Sam Korn wrote:
On 4/2/07, Bryan Derksen bryan.derksen@shaw.ca wrote:
And I agree with David, this really looks like you're just searching for any excuse you can get to get rid of that list. Copyvio and OR are almost diametrically opposed to each other as reasons to delete something; copyvio means it's a direct copy of something creative that someone else came up with and OR means it's something creative that was come up with ''de novo''. They can't both be true. Accusing this stuff of being both in the same message seems like you're just throwing everything against the wall to see what sticks.
I read Guy's argument to be "if collating the information is creative, it's original research; if it's not, it's a copyright infringement; either way, delete".
The copyright for every legitimate nontrivial edit to Wikipedia is held by the editor who made it, so every edit is in some sense a creative act. OR doesn't ban any conceivable creative act or we'd be in serious trouble.
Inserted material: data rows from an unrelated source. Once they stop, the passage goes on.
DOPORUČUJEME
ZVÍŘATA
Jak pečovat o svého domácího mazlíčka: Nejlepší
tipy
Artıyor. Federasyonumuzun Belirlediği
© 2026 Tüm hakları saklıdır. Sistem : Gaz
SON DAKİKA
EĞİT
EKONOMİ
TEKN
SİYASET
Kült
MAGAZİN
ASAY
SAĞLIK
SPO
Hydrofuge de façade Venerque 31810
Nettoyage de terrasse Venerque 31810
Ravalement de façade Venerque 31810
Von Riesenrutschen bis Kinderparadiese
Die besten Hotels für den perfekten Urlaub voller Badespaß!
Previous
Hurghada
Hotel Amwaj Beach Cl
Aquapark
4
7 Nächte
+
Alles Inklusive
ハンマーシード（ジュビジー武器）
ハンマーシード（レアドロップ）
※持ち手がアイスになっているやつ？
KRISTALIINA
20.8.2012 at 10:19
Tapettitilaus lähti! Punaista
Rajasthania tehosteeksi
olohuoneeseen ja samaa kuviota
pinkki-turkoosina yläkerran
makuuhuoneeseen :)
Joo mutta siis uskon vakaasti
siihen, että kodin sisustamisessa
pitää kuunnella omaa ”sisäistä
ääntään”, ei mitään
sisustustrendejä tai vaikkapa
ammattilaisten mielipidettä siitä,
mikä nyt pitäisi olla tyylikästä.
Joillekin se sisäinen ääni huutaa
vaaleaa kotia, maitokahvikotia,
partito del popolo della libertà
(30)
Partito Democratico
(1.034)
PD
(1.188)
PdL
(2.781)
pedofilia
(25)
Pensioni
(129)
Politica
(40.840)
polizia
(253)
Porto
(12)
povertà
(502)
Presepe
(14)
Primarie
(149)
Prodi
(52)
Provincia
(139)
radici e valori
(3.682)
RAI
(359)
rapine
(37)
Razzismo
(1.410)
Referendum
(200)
Its scope has crept larger over the years, but I still think it's stretching it rather far out of the bounds of common sense to claim that watching a set of shows and noting down a list of all the cars that are covered in them is OR.
What would happen if there'd been individual articles on each episode each with its own little list of cars, and after discussion it had been decided to merge all of them into one big main article? We could put the individual little lists in separate sections of the main article but not concatenate them together in one section? That's just silly.